A dildo is not the first thing people think of when discussing female empowerment in the 1700s, but for Kathleen Lubey ’97, that is what her research focuses on.

Lubey, associate professor in the Department of English at St. John’s University, spoke in front of approximately 40 students and faculty Oct. 3 in Klingenstein Lounge. She discussed her research on women and their relations to sex toys throughout the 18th century, both in works of 18th-century fiction and nonfiction. Some of these books included “Memoirs of a Woman of Pleasure,” “The True History and Adventures of Catharine Vizzani: A Young Gentlewoman a Native of Rome” and “The Progress of Nature.”

After telling the story about an 18th-century woman named Catharine Vizzani posing as a man, who explored more modern concepts of transgender ideas, Lubey said that sex toys like dildos were used by some women to free themselves from the confines of patriarchal societies

“As the conclusions of these trans narratives demonstrate, dildos do not promise a utopia of same-sex desire,” Lubey said. “But they mark a separation of penetrative sexuality from the institutions that claimed and operationalized it in the 18th century like prostitution and marriage.”

Lubey said the story of Vizzani shows how women can operate without men, both in sexual acts and wider society.

“So far we’ve looked at female to male trans use of the dildo as a rejection of masculine subjectivity itself, a way of coordinating vaginal penetrative acts that dispense with cis men entirely,” Lubey said. “This kind of sex also unfolds between cis women in pornographic narratives of the 18th century.”

An audience member asked Lubey how the authors of these works being men might have affected the content of the various pieces of literature that were discussed.
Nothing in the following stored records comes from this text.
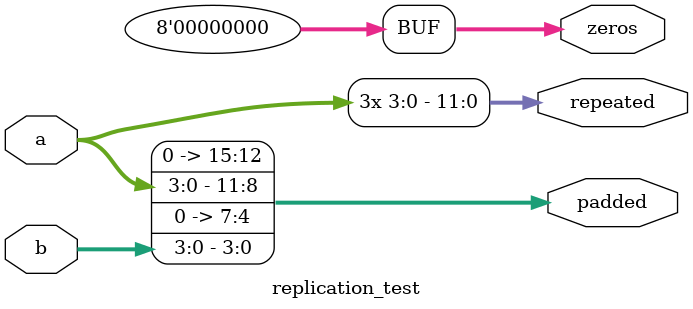
<source format=v>
module replication_test(
    input [3:0] a,
    input [3:0] b,
    output [15:0] padded,
    output [7:0] zeros,
    output [11:0] repeated
);

    // Replication đơn giản
    assign zeros = {4{1'b0}};
    
    // Replication với signal
    assign repeated = {3{a}};
    
    // Replication trong concatenation
    assign padded = {a, {4{1'b0}}, b};

endmodule


</source>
Lubey said the authors of many of the works were anonymous, but that did not change the fact that the male-dominated society impacted how these stories were structured by placing greater emphasis on male autonomy than female autonomy.
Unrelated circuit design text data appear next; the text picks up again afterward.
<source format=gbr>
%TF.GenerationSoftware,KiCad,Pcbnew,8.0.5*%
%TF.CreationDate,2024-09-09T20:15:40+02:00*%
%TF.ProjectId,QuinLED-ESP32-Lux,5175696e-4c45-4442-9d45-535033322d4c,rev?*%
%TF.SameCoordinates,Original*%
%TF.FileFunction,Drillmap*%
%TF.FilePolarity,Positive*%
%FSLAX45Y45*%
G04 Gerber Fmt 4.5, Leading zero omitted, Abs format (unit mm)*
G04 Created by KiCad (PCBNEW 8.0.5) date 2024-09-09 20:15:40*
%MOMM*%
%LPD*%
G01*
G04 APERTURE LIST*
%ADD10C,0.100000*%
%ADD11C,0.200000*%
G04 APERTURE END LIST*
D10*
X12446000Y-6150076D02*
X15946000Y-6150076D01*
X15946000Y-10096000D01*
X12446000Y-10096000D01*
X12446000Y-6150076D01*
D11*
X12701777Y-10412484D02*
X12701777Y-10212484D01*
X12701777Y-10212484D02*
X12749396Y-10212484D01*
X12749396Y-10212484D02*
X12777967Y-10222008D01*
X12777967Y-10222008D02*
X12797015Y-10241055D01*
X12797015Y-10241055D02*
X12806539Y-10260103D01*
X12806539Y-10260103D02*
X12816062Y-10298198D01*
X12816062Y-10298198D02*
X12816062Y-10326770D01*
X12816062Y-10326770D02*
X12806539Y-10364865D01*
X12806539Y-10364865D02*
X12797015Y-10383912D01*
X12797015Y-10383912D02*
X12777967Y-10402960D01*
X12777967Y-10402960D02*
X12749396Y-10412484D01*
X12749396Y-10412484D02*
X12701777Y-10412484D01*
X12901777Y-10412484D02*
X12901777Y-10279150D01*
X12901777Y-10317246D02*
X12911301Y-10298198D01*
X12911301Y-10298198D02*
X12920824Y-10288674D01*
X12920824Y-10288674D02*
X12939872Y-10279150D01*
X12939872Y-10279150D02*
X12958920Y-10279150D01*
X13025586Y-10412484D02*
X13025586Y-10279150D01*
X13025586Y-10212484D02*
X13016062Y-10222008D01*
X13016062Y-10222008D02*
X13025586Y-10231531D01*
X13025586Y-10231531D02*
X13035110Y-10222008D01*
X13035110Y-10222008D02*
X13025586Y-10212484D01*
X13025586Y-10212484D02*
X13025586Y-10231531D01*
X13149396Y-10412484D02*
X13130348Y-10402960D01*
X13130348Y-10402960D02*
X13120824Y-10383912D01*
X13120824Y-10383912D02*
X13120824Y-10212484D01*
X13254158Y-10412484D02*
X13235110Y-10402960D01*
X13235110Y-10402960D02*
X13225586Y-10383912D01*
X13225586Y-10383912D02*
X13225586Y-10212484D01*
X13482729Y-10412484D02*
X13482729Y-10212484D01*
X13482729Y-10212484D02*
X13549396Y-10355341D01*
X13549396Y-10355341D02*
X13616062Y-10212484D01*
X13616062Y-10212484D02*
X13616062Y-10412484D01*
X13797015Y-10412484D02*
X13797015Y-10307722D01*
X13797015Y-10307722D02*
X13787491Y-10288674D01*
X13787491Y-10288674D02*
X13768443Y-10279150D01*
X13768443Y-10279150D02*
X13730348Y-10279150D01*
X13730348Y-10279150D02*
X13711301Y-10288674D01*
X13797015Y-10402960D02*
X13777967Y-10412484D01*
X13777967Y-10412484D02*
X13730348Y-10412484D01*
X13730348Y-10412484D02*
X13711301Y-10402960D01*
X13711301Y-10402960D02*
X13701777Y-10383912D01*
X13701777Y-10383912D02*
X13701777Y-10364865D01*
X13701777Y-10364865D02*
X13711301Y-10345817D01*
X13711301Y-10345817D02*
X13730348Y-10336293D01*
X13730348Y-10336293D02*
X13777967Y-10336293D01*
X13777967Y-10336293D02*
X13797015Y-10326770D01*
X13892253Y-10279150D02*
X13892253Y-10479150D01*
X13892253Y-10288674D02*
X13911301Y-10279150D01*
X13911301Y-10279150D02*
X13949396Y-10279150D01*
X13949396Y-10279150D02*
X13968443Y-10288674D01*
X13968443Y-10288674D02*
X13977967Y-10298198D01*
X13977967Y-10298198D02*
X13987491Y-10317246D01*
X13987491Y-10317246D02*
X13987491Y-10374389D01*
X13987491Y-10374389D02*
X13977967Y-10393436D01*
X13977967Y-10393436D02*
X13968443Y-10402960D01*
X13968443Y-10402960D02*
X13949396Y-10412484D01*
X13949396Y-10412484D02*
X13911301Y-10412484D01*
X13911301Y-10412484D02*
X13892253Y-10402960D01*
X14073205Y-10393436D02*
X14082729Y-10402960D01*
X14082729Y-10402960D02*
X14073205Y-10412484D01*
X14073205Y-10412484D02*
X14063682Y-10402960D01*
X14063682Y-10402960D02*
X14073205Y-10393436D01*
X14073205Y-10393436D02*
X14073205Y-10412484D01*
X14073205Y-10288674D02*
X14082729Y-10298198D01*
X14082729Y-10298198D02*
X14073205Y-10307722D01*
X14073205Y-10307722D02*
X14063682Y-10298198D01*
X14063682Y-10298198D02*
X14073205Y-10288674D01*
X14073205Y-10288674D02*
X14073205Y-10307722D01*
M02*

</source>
“A simpler answer to your question is absolutely, heterosexual masculine desire structured the focus of these texts,” Lubey said. “I think even if women did write some of them, they’re still trafficking in that set of conventions.”
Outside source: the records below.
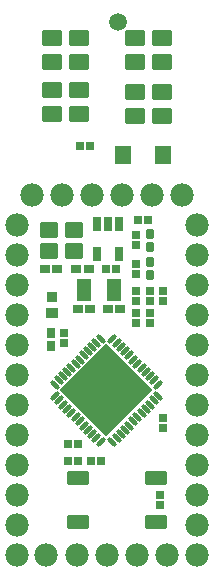
<source format=gts>
G04 Layer: TopSolderMaskLayer*
G04 EasyEDA v6.5.22, 2022-11-29 03:43:51*
G04 8ec36cdae1d24b8a87879ab1f9b651ff,67344a67363949849f01d11c0c7cf016,10*
G04 Gerber Generator version 0.2*
G04 Scale: 100 percent, Rotated: No, Reflected: No *
G04 Dimensions in inches *
G04 leading zeros omitted , absolute positions ,3 integer and 6 decimal *
%FSLAX36Y36*%
%MOIN*%

%AMMACRO1*1,1,$1,$2,$3*1,1,$1,$4,$5*1,1,$1,0-$2,0-$3*1,1,$1,0-$4,0-$5*20,1,$1,$2,$3,$4,$5,0*20,1,$1,$4,$5,0-$2,0-$3,0*20,1,$1,0-$2,0-$3,0-$4,0-$5,0*20,1,$1,0-$4,0-$5,$2,$3,0*4,1,4,$2,$3,$4,$5,0-$2,0-$3,0-$4,0-$5,$2,$3,0*%
%AMMACRO2*1,1,$1,$2,$3*1,1,$1,$4,$5*20,1,$1,$2,$3,$4,$5,0*%
%ADD10MACRO1,0.008X-0.0285X-0.0228X-0.0285X0.0228*%
%ADD11R,0.0296X0.0276*%
%ADD12MACRO1,0.004X-0.0118X0.0128X0.0118X0.0128*%
%ADD13MACRO1,0.004X0.0128X0.0118X0.0128X-0.0118*%
%ADD14MACRO1,0.004X0.0156X0.0106X0.0156X-0.0106*%
%ADD15MACRO1,0.004X-0.0156X0.0106X-0.0156X-0.0106*%
%ADD16MACRO1,0.004X-0.0156X-0.0106X-0.0156X0.0106*%
%ADD17MACRO1,0.004X0.0156X-0.0106X0.0156X0.0106*%
%ADD18MACRO1,0.004X-0.0106X0.0156X0.0106X0.0156*%
%ADD19MACRO1,0.004X-0.0106X-0.0156X0.0106X-0.0156*%
%ADD20R,0.0380X0.0355*%
%ADD21MACRO1,0.004X-0.017X-0.0157X-0.017X0.0157*%
%ADD22MACRO1,0.004X-0.0118X-0.0197X-0.0118X0.0197*%
%ADD23MACRO1,0.008X-0.0098X-0.0118X-0.0098X0.0118*%
%ADD24MACRO1,0.004X-0.0335X0.0197X0.0335X0.0197*%
%ADD25MACRO1,0.004X0.0118X-0.0128X-0.0118X-0.0128*%
%ADD26MACRO2,0.015X-0.0086X0.0086X0.0086X-0.0086*%
%ADD27MACRO2,0.015X-0.0086X-0.0086X0.0086X0.0086*%
%ADD28MACRO1,0.004X0.1531X0X0X-0.1531*%
%ADD29MACRO1,0.004X-0.0276X0.0236X0.0276X0.0236*%
%ADD30MACRO1,0.004X-0.0197X-0.0354X-0.0197X0.0354*%
%ADD31MACRO1,0.008X-0.0236X0.0276X0.0236X0.0276*%
%ADD32C,0.0594*%
%ADD33C,0.0780*%

%LPD*%
D10*
G01*
X268989Y-183989D03*
G01*
X268989Y-103989D03*
G01*
X270000Y-360000D03*
G01*
X270000Y-280000D03*
G01*
X635000Y-185000D03*
G01*
X635000Y-105000D03*
G01*
X635000Y-365000D03*
G01*
X635000Y-285000D03*
D11*
G01*
X630000Y-1628299D03*
G01*
X630000Y-1661700D03*
D12*
G01*
X353699Y-1514000D03*
G01*
X320299Y-1514000D03*
G01*
X431700Y-1515000D03*
G01*
X398299Y-1515000D03*
D13*
G01*
X550000Y-1056700D03*
G01*
X550000Y-1023299D03*
D11*
G01*
X640000Y-1373299D03*
G01*
X640000Y-1406700D03*
D13*
G01*
X595000Y-981700D03*
G01*
X595000Y-948299D03*
G01*
X595000Y-1056700D03*
G01*
X595000Y-1023299D03*
G01*
X640000Y-981700D03*
G01*
X640000Y-948299D03*
D12*
G01*
X481700Y-875000D03*
G01*
X448299Y-875000D03*
D14*
G01*
X453541Y-1010000D03*
D15*
G01*
X496458Y-1010000D03*
D16*
G01*
X396458Y-1010000D03*
D17*
G01*
X353541Y-1010000D03*
D14*
G01*
X348541Y-875000D03*
D15*
G01*
X391458Y-875000D03*
D16*
G01*
X286458Y-875000D03*
D17*
G01*
X243541Y-875000D03*
D18*
G01*
X265000Y-1131458D03*
D19*
G01*
X265000Y-1088541D03*
D11*
G01*
X310000Y-1088299D03*
G01*
X310000Y-1121700D03*
D12*
G01*
X589700Y-713000D03*
G01*
X556300Y-713000D03*
D20*
G01*
X270010Y-967440D03*
D21*
G01*
X270005Y-1022558D03*
D22*
G01*
X492400Y-826185D03*
G01*
X417599Y-826185D03*
G01*
X417599Y-723814D03*
G01*
X455000Y-723814D03*
G01*
X492400Y-723814D03*
D23*
G01*
X595000Y-853345D03*
G01*
X595000Y-896654D03*
G01*
X595000Y-759410D03*
G01*
X595000Y-802718D03*
D24*
G01*
X355079Y-1571159D03*
G01*
X614920Y-1571156D03*
G01*
X355079Y-1716842D03*
G01*
X614920Y-1716842D03*
D13*
G01*
X550000Y-981700D03*
G01*
X550000Y-948299D03*
D25*
G01*
X320299Y-1460000D03*
G01*
X353699Y-1460000D03*
D13*
G01*
X550000Y-891700D03*
G01*
X550000Y-858299D03*
D11*
G01*
X550000Y-763299D03*
G01*
X550000Y-796700D03*
D26*
G01*
X430550Y-1107400D03*
G01*
X416620Y-1121330D03*
G01*
X402690Y-1135260D03*
G01*
X388759Y-1149190D03*
G01*
X374829Y-1163120D03*
G01*
X360899Y-1177050D03*
G01*
X347039Y-1190910D03*
G01*
X333109Y-1204840D03*
G01*
X319179Y-1218769D03*
G01*
X305249Y-1232699D03*
G01*
X291319Y-1246630D03*
G01*
X277390Y-1260560D03*
D27*
G01*
X277390Y-1299449D03*
G01*
X291319Y-1313379D03*
G01*
X305249Y-1327310D03*
G01*
X319179Y-1341240D03*
G01*
X333109Y-1355170D03*
G01*
X347039Y-1369100D03*
G01*
X360899Y-1382960D03*
G01*
X374829Y-1396890D03*
G01*
X388759Y-1410820D03*
G01*
X402690Y-1424750D03*
G01*
X416620Y-1438680D03*
G01*
X430550Y-1452609D03*
D26*
G01*
X469439Y-1452609D03*
G01*
X483369Y-1438680D03*
G01*
X497300Y-1424750D03*
G01*
X511230Y-1410820D03*
G01*
X525159Y-1396890D03*
G01*
X539089Y-1382960D03*
G01*
X552949Y-1369100D03*
G01*
X566879Y-1355170D03*
G01*
X580809Y-1341240D03*
G01*
X594739Y-1327310D03*
G01*
X608669Y-1313379D03*
G01*
X622599Y-1299449D03*
D27*
G01*
X622599Y-1260560D03*
G01*
X608669Y-1246630D03*
G01*
X594739Y-1232699D03*
G01*
X580809Y-1218769D03*
G01*
X566879Y-1204840D03*
G01*
X552949Y-1190910D03*
G01*
X539089Y-1177050D03*
G01*
X525159Y-1163120D03*
G01*
X511230Y-1149190D03*
G01*
X497300Y-1135260D03*
G01*
X483369Y-1121330D03*
G01*
X469439Y-1107400D03*
D28*
G01*
X449995Y-1280004D03*
D29*
G01*
X256693Y-814445D03*
G01*
X343306Y-814445D03*
G01*
X343306Y-745545D03*
G01*
X256693Y-745547D03*
D30*
G01*
X375787Y-945000D03*
G01*
X474212Y-945000D03*
D10*
G01*
X545000Y-365000D03*
G01*
X545000Y-285000D03*
G01*
X360000Y-360000D03*
G01*
X360000Y-280000D03*
G01*
X545000Y-185000D03*
G01*
X545000Y-105000D03*
G01*
X358989Y-183989D03*
G01*
X358989Y-103989D03*
D31*
G01*
X504070Y-495000D03*
G01*
X637928Y-495000D03*
D12*
G01*
X396500Y-465000D03*
G01*
X363099Y-465000D03*
D32*
G01*
X488000Y-53000D03*
D33*
G01*
X350999Y-1830000D03*
G01*
X450999Y-1830000D03*
G01*
X550999Y-1830000D03*
G01*
X650999Y-1830000D03*
G01*
X750999Y-1830000D03*
G01*
X750999Y-1730000D03*
G01*
X750999Y-1630000D03*
G01*
X750999Y-1530000D03*
G01*
X750999Y-1430000D03*
G01*
X750999Y-1330000D03*
G01*
X750999Y-1230000D03*
G01*
X750999Y-1130000D03*
G01*
X750999Y-1030000D03*
G01*
X750999Y-930000D03*
G01*
X750999Y-830000D03*
G01*
X750999Y-730000D03*
G01*
X700999Y-630000D03*
G01*
X600999Y-630000D03*
G01*
X500999Y-630000D03*
G01*
X400999Y-630000D03*
G01*
X300999Y-630000D03*
G01*
X150999Y-1830000D03*
G01*
X150999Y-1730000D03*
G01*
X150999Y-1630000D03*
G01*
X150999Y-1530000D03*
G01*
X150999Y-1430000D03*
G01*
X150999Y-1330000D03*
G01*
X150999Y-1230000D03*
G01*
X150999Y-1130000D03*
G01*
X150999Y-1030000D03*
G01*
X150999Y-930000D03*
G01*
X150999Y-830000D03*
G01*
X150999Y-730000D03*
G01*
X200999Y-630000D03*
G01*
X250000Y-1830000D03*
M02*

</source>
Lubey said she cannot help hearing how taboo what she is talking about is.

“The strap-on dildo, in other words, is sorry I do sometimes hear myself, and I think, ‘What if my mother could hear me?’” Lubey said. “I do have those thoughts. Sorry if I’m being too serious. The strap-on dildo, in other words, facilitates penetrative sex between anatomical women.”

Claire Gleitman, professor in the Department of English, helped to organize the event and said she brought Lubey to campus to inform students on how sex toys were used to erode sexism in the 18th century.

“I thought it would be a great opportunity for our students to see the rich intellectual life that a person can have in the humanities, and an IC graduate at that,” Gleitman said. “More specifically, [Kathleen’s] work on 18th-century pornography calls attention to forms of feminist resistance to the misogyny that was otherwise so pervasive in the 18th century.”

Junior Dean Shinner asked Lubey how she navigates pronoun usage in her work in which someone like Vizzani acted like a man most of their life despite being born a woman. 

Lubey said she tried to avoid using certain pronouns during the lecture, but, in her other works, she tries to strike a balance of when to use which pronoun.

“I tried to just say Vizzani or say ‘the’ as a pronoun instead of her or his, so I dodged it a bit in this talk,” Lubey said. “The ethics of it are tricky because on the one hand you don’t want to impose, especially because Vizzani was a historical person. You don’t want to make a decision that modernizes a sexuality that wasn’t available to Vizzani, but, on the other hand, I wouldn’t want to alienate readers today.”

Shinner said it was interesting to hear about the changing power dynamics among men and women when women use dildos.

“I think the implications of what Lubey was talking about, with the dildo as a disassociation of genitalia like a genitalia external from a person who can allow them to access male power that they may not have otherwise, is really fascinating,” Shinner said.